Collaboration among logistics providers is an emerging area but it is one Naughton feels will become more prominent going forward, particularly regarding sharing capacity. 

“A good example is the delivery of goods and services,” he says. “Traditionally, logistics will measure delivery ‘fill’ and yet it doesn't necessarily always measure and monitor its return fill. This is why, often, returning vehicles don’t contain any products. This is called empty running and it’s a big sustainability issue for the logistics industry.”

He adds: “So there is definitely an opportunity for logistics companies to consider sharing capacity to make the entire network more efficient. 

“With the drive towards sustainability becoming more and more important, reducing the amount of inefficient transport moving around is definitely something logistics providers will seek to tackle.”

But for every logistics provider who has succeeded in digitally transforming its operations, there is another one that either hasn’t begun the process or has stalled. McKinsey research suggests that as many as 30% of all digital transformation programmes either fail or do not have the desired results.

Putting people first is one of the keys to a successful transformation, according to Ben Godfrey, Raw Materials & Forming Procurement VP with Rolls Royce, who heads up the company’s civil procurement of raw material, castings and forgings. 

People 'at heart of supply chain transformation'

Speaking on the same panel as Naughton at Procurement & Supply Chain LIVE, Godfrey said: “I think change is a people sport; it's only ever people that change things, while capital and technology provide huge leverage.” 

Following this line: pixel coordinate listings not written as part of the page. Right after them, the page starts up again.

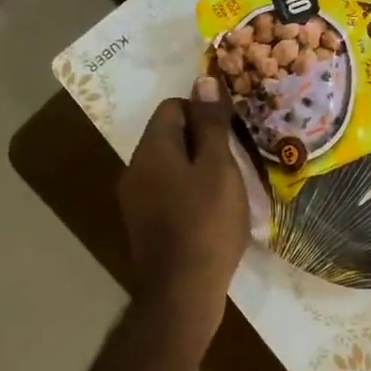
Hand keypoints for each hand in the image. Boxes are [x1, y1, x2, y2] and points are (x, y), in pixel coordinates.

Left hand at [117, 95, 249, 348]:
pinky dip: (188, 190)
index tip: (231, 132)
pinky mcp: (143, 224)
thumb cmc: (206, 222)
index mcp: (151, 150)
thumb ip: (211, 123)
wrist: (182, 291)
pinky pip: (166, 190)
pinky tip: (211, 210)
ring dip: (196, 166)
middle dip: (201, 139)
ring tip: (228, 184)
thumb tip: (204, 79)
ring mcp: (135, 199)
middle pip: (168, 136)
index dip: (203, 111)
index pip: (172, 107)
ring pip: (169, 165)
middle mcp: (135, 169)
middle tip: (235, 156)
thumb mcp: (219, 167)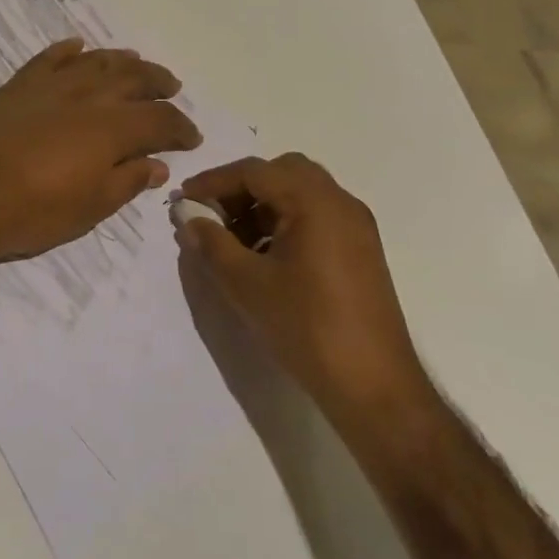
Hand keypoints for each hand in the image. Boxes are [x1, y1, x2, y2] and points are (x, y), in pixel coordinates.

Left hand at [0, 38, 201, 270]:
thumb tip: (157, 165)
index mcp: (111, 129)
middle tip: (171, 88)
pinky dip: (68, 50)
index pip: (160, 119)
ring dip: (121, 60)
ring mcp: (50, 85)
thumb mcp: (89, 209)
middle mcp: (87, 96)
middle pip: (133, 78)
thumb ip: (127, 181)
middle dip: (158, 82)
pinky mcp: (17, 84)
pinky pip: (49, 57)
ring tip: (136, 63)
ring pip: (95, 61)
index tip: (191, 137)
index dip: (180, 127)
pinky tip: (78, 48)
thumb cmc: (30, 212)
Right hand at [178, 154, 429, 416]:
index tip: (184, 200)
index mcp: (315, 202)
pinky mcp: (361, 250)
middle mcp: (340, 202)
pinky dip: (285, 221)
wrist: (374, 387)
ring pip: (300, 193)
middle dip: (242, 188)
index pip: (255, 171)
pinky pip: (316, 216)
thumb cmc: (306, 327)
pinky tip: (264, 257)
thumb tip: (188, 219)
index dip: (214, 181)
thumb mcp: (247, 284)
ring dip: (263, 205)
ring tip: (233, 240)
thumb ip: (212, 244)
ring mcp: (356, 226)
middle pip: (282, 172)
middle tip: (213, 215)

Godfrey feels that technology is now allowing logistics providers and others across the supply chain to “leverage ideas on a scale you've never been able to do before”. 

He says: “You can reach anybody in the world effectively. The challenge is connecting those dots in an effective and efficient way for your enterprise. 

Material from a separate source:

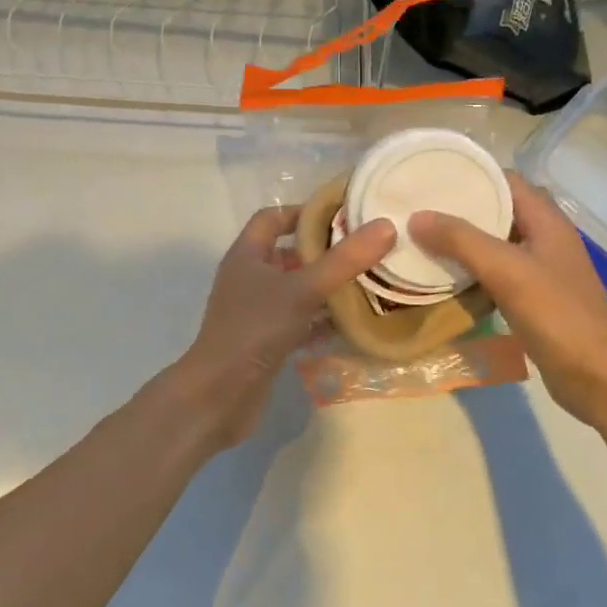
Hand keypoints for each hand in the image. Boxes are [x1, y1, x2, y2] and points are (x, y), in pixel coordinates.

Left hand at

“You've got a huge competing infrastructure on digitalisation, and as a manufacturer, it's quite challenging to pick the digital and technology providers that are going to be here for the long haul. Then you’re left wondering what the future standard is going to be, because there are a huge number of competing infrastructures, and not all of them are going to be successful. I can understand why there is nervousness.” 

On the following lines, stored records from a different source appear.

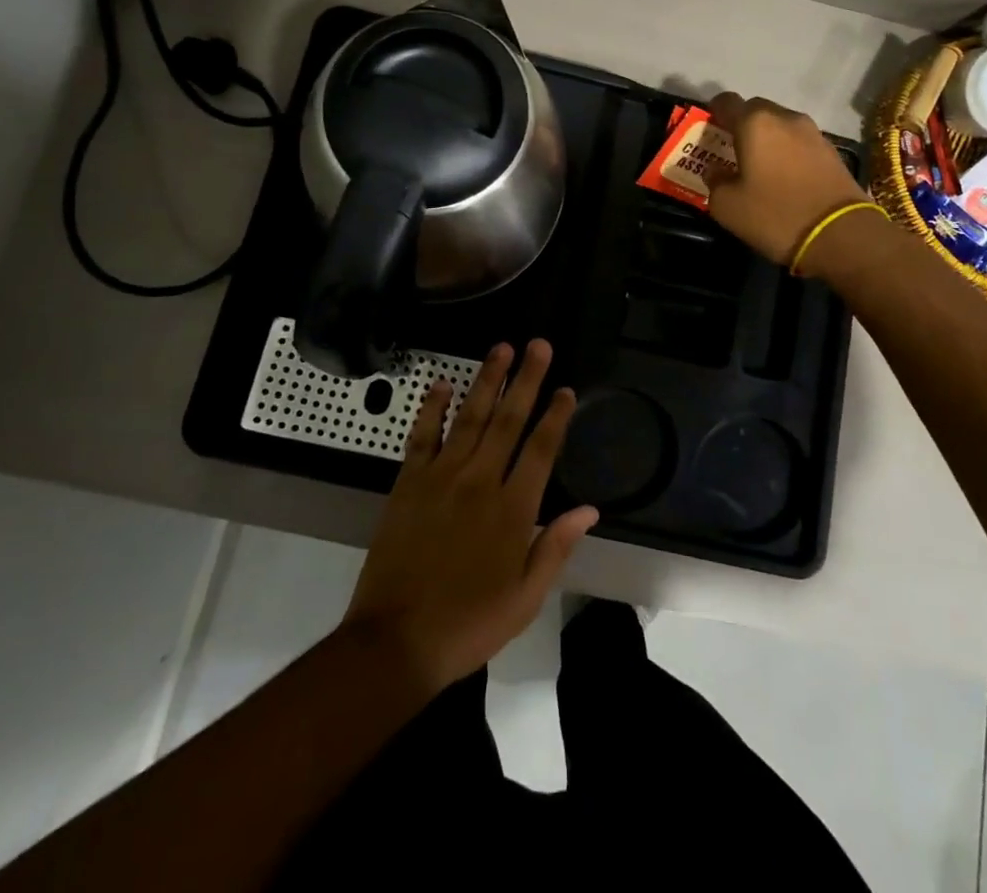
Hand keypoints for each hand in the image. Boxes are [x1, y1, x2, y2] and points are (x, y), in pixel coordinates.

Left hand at [340, 340, 597, 692]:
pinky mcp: (409, 483)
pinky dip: (432, 408)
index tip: (566, 389)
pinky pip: (422, 436)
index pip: (541, 449)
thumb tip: (589, 510)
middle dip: (526, 379)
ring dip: (487, 380)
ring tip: (501, 349)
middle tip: (539, 345)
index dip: (555, 416)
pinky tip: (441, 383)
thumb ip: (556, 547)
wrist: (396, 641)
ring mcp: (441, 478)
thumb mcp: (525, 597)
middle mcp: (480, 482)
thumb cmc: (469, 624)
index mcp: (512, 510)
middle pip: (508, 420)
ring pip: (470, 417)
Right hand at [706, 92, 867, 265]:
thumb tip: (716, 170)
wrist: (841, 235)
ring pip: (780, 126)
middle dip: (742, 125)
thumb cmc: (775, 215)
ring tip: (759, 166)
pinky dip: (788, 152)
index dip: (713, 112)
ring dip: (767, 139)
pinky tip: (784, 177)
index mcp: (754, 123)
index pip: (726, 102)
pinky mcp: (832, 151)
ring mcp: (813, 133)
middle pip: (756, 110)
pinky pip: (799, 143)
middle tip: (731, 151)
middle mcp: (785, 118)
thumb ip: (715, 181)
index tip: (708, 129)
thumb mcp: (727, 206)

Skills is one barrier to digital transformation

Although Naughton agrees people have to be at the heart of any transformation, he points out that skill and expertise are barriers to change. 

“It’s something that firms really need to be focused on. This is especially true right now because of labour constraints in the supply chain network due to the Great Resignation.”

Another obstacle to the digital transformation of supply chains is developing a business case for it, Naughton notes. 

“Lots of businesses still tend to focus on the top- and bottom-line, which is understandable because that's how we're all measured. But, if organisations are to start moving things forward, they will have to migrate towards more of a value-driven proposition.

Naughton says this is particularly true of those with limited investment capabilities, and also points out that different sectors face slightly different challenges, and that decisions need to be made between investment from both a financial perspective and a resource perspective, because “that will be needed to decide what you actually want to focus on within your supply chain”.